Vitale e visionario, del tutto fuori dagli schemi ed estremamente complesso: il Benvenuto Cellini firmato da Terry Gilliam e con le musiche di Hector Louis Berlioz sarà un concentrato di meraviglia ed eccellenza artistica che non mancherà di stupire il pubblico del Teatro dell'Opera di Roma. In cartellone al Costanzi dal 22/3 al 3/4, l'allestimento approda a Roma in prima nazionale, dopo aver incantato Londra, Barcellona e Amsterdam, e vedrà sul podio dell'orchestra il Maestro Roberto Abbado. Nato come opéra comique e poi soggetto a lunghe rielaborazioni, il Benvenuto Cellini fu un sonoro fiasco al suo debutto parigino nel 1838, e poi negli anni - pur con il successo ottenuto 1852 grazie alle modifiche apportate da Liszt - ha sempre rappresentato un titolo ostico, per la difficoltà musicale ed interpretativa, oltre che scenica.
Ma è qui che risiede tutto il fascino di questo lavoro, sperimentale per la sua epoca tanto da non essere compreso, estremo e originale come il suo protagonista: interamente incentrata sulla figura del grande orafo e scultore italiano (in cui Berlioz, in pieno spirito romantico, si immedesimò lasciandosi ispirare dall'autobiografia dell'artista), l'opera diviene infatti metafora del tormento e della genialità di chi si dedica anima e corpo all'arte, anche sacrificando la propria felicità. Una scelta dunque coraggiosa quella della Fondazione lirica guidata da Carlo Fuortes, che punta su un'opera complessa e non di repertorio (assente dal Costanzi dal 1995, quando venne portato in scena da Gigi Proietti), resa possibile solo grazie alla coproduzione con l'English National Opera di Londra e De Nationale Opera di Amsterdam.

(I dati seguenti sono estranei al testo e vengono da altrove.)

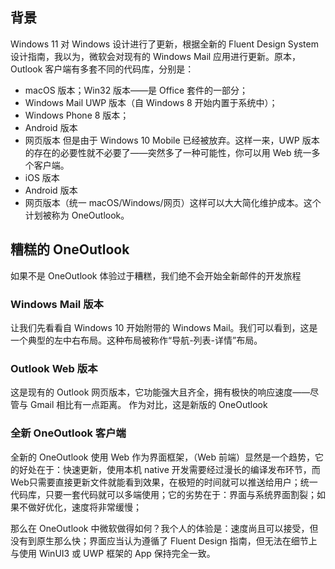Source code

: ## 背景

Windows 11 对 Windows 设计进行了更新，根据全新的 Fluent Design System 设计指南，我以为，微软会对现有的 Windows Mail 应用进行更新。原本，Outlook 客户端有多套不同的代码库，分别是：
- macOS 版本；Win32 版本——是 Office 套件的一部分；
- Windows Mail UWP 版本（自 Windows 8 开始内置于系统中）；
- Windows Phone 8 版本；
- Android 版本 
- 网页版本
但是由于 Windows 10 Mobile 已经被放弃。这样一来，UWP 版本的存在的必要性就不必要了——突然多了一种可能性，你可以用 Web 统一多个客户端。
- iOS 版本
- Android 版本
- 网页版本（统一 macOS/Windows/网页）这样可以大大简化维护成本。这个计划被称为 OneOutlook。



## 糟糕的 OneOutlook
如果不是 OneOutlook 体验过于糟糕，我们绝不会开始全新邮件的开发旅程

### Windows Mail 版本
让我们先看看自 Windows 10 开始附带的 Windows Mail。我们可以看到，这是一个典型的左中右布局。这种布局被称作“导航-列表-详情”布局。

### Outlook Web 版本
这是现有的 Outlook 网页版本，它功能强大且齐全，拥有极快的响应速度——尽管与 Gmail 相比有一点距离。
作为对比，这是新版的 OneOutlook

### 全新 OneOutlook 客户端
全新的 OneOutlook 使用 Web 作为界面框架，（Web 前端）显然是一个趋势，它的好处在于：快速更新，使用本机 native 开发需要经过漫长的编译发布环节，而Web只需要直接更新文件就能看到效果，在极短的时间就可以推送给用户；统一代码库，只要一套代码就可以多端使用；它的劣势在于：界面与系统界面割裂；如果不做好优化，速度将非常缓慢；

那么在 OneOutlook 中微软做得如何？我个人的体验是：速度尚且可以接受，但没有到原生那么快；界面应当认为遵循了 Fluent Design 指南，但无法在细节上与使用 WinUI3 或 UWP 框架的 App 保持完全一致。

"Il pubblico si ricorderà di questo spettacolo e il nostro dovere come teatro è quello di divertire, meravigliare e anche far discutere", ha detto questa mattina il sovrintendente Fuortes, "la musica innovativa inserita in un allestimento bellissimo è un motore drammaturgico straordinario e metterà a dura prova cantanti e coro, poi l'ambientazione romana, la coproduzione internazionale, la regia di Gilliam e l'esser riusciti a creare un gruppo di artisti della qualità che questa opera richiede sono i motivi che ci hanno spinto a realizzarla". "Berlioz vede in Cellini il suo alter ego: in quest'opera c'è euforia e gioia ma anche la solitudine dell'artista romantico", ha spiegato Abbado, "questa musica è al limite dell'ineseguibile, ha in sé una grande tensione e anticipa le avanguardie del '900". "Berlioz non è mai ovvio - ha aggiunto il Maestro - la sua musica è ardita e scomoda per il ritmo asimmetrico e innovativa sul piano armonico e melodico e su quello dell'orchestrazione perché il suono è spazializzato, distribuito su più livelli". In quello che si preannuncia come uno spettacolare e imperdibile scontro tra geni un po' folli e spregiudicati (la vita di Cellini, la musica di Berlioz e la teatralità visionaria e "cinematografica" di Gilliam), i riflettori però saranno puntati anche sui cantanti (molto attese le performance di John Osborn, nei panni di Benvenuto Cellini, Nicola Ulivieri in quelli di Giacomo Balducci, e Mariangela Sicilia, al debutto romano, nel ruolo di Teresa) nonché il coro, la cui performance sarà cruciale per una perfetta resa dell'opera.